Aim of the task: Which lines in the records below include the word "Sauter"? Report each of them in full.

(Data extract begins)

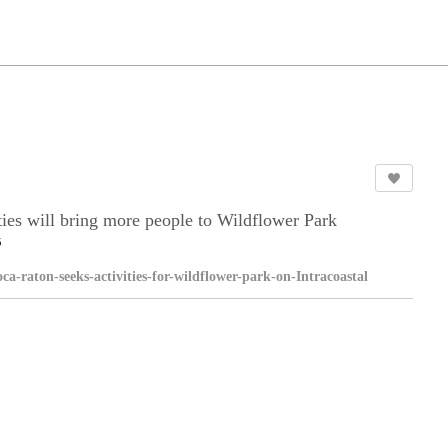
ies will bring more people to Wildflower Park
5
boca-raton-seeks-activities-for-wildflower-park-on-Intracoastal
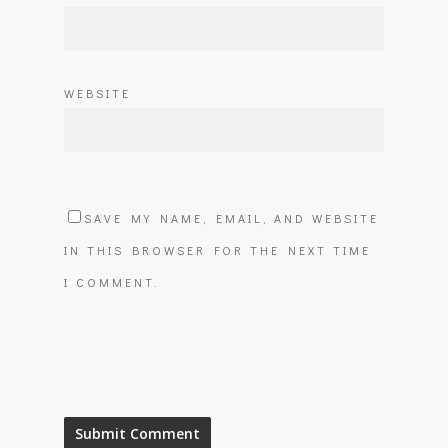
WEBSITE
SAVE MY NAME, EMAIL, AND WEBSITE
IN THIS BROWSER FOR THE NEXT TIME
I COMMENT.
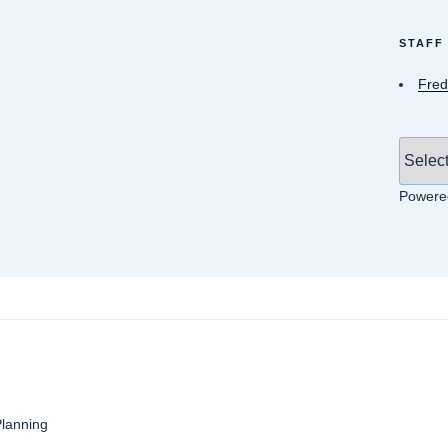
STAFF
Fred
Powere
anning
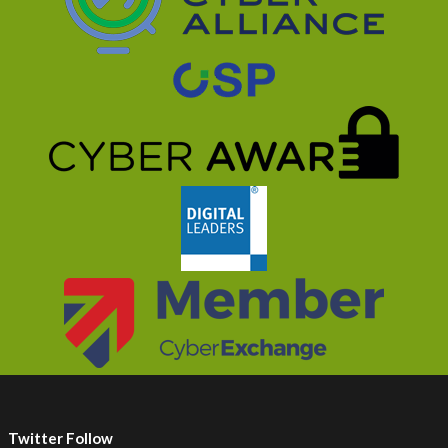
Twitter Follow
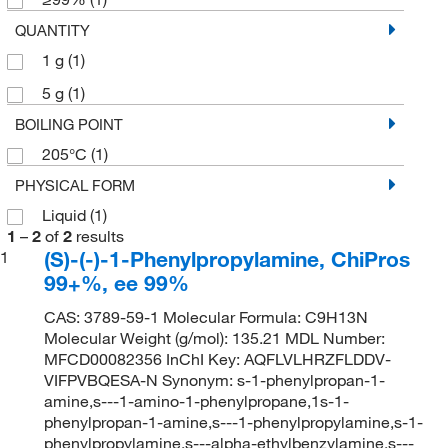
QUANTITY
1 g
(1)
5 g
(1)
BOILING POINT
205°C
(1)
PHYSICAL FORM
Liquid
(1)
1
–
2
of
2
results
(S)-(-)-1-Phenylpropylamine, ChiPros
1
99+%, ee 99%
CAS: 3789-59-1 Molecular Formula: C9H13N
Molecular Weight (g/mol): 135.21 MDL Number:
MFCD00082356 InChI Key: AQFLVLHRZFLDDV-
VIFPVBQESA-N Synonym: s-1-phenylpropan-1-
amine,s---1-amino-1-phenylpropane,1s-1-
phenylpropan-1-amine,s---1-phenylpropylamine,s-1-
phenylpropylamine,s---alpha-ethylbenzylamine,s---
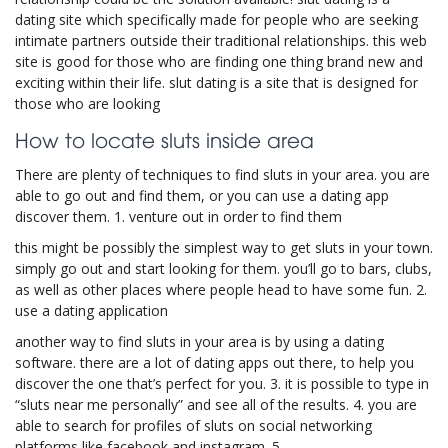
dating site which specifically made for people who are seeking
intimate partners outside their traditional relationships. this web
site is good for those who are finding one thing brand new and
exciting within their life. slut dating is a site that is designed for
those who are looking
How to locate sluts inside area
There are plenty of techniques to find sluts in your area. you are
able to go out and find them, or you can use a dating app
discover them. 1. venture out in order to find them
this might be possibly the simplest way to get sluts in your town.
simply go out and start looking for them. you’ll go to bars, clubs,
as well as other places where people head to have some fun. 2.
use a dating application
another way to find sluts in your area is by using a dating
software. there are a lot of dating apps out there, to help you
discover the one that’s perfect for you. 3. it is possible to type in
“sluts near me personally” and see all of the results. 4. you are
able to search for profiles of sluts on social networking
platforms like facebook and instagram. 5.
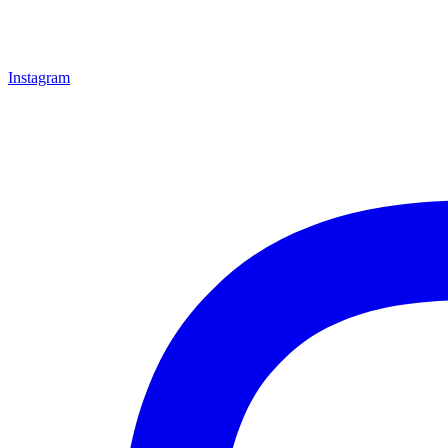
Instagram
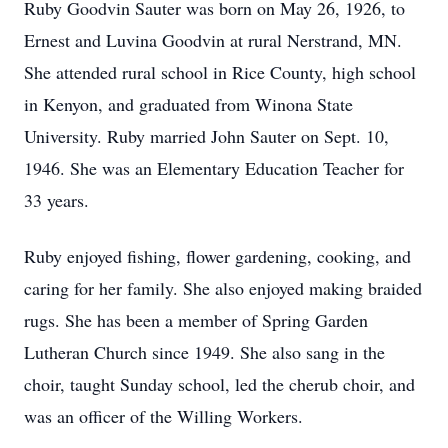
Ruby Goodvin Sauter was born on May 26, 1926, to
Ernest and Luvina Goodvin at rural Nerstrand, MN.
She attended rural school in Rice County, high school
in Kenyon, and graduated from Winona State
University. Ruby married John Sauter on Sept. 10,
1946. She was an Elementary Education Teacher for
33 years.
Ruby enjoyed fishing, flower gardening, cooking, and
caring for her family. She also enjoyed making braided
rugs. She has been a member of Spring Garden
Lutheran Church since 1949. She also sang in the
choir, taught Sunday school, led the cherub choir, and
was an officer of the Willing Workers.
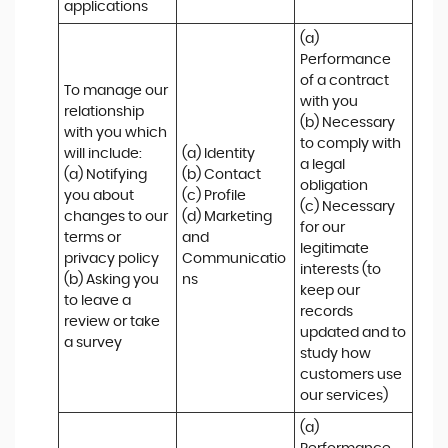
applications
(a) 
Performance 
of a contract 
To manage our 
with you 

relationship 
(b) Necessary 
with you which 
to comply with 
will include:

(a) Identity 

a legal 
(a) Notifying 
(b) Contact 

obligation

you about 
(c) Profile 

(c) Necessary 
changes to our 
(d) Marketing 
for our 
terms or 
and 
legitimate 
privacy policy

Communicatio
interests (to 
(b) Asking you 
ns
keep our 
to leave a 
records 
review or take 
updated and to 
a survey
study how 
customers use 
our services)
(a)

(Data extract ends)
(Data extract begins)

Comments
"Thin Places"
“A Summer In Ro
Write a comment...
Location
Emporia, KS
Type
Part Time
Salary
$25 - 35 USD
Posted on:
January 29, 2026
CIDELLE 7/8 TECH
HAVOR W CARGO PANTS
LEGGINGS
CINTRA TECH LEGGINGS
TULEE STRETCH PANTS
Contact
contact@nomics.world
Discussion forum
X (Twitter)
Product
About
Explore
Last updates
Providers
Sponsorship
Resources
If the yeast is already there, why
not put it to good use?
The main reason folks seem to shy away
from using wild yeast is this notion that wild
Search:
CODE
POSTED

(Data extract ends)

Output of the task:
Ruby Goodvin Sauter was born on May 26, 1926, to
University. Ruby married John Sauter on Sept. 10,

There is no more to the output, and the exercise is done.